§ Assigned task:
Every line below that contains "buttons" is to be copied.

§ Supplied information:
+ + + +
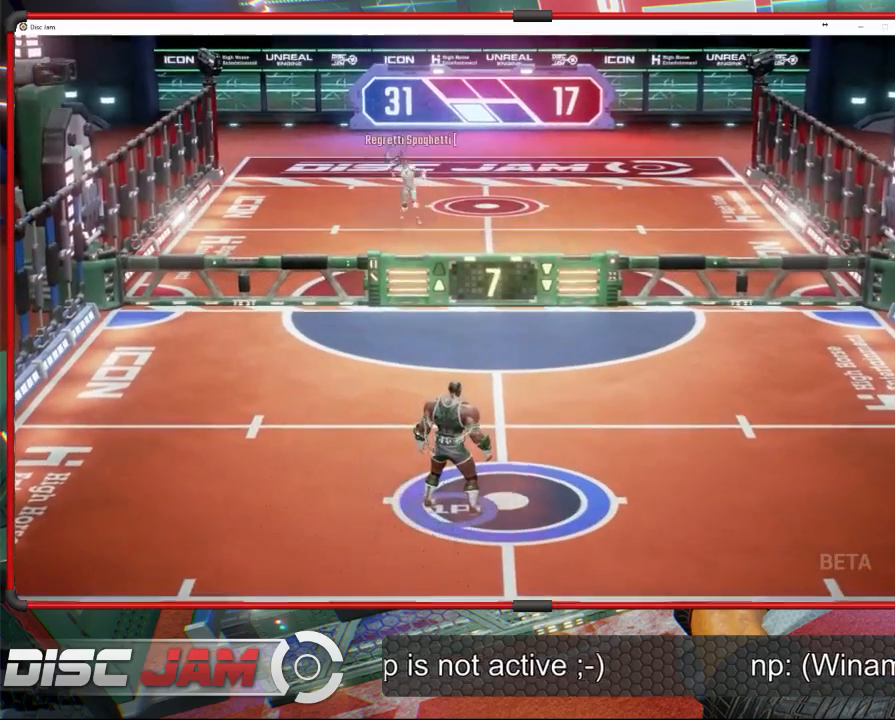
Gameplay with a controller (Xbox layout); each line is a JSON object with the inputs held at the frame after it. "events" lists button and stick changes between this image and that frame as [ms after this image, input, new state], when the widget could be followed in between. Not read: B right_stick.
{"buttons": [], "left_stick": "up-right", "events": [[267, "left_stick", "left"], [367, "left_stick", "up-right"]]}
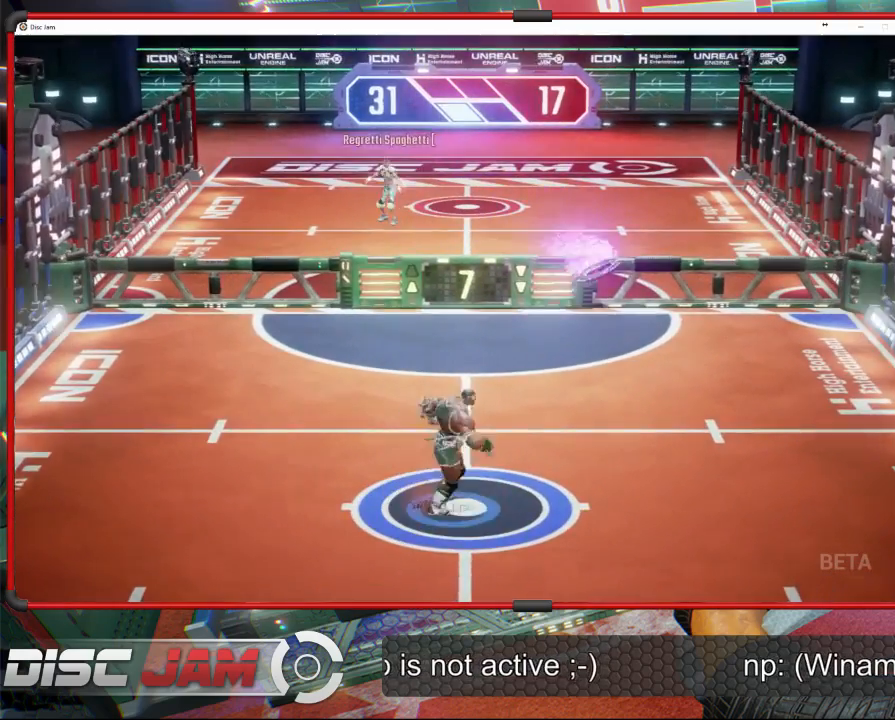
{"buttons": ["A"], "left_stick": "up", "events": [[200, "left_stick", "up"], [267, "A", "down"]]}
+ + + +
§ Result of this task:
{"buttons": [], "left_stick": "up-right", "events": [[267, "left_stick", "left"], [367, "left_stick", "up-right"]]}
{"buttons": ["A"], "left_stick": "up", "events": [[200, "left_stick", "up"], [267, "A", "down"]]}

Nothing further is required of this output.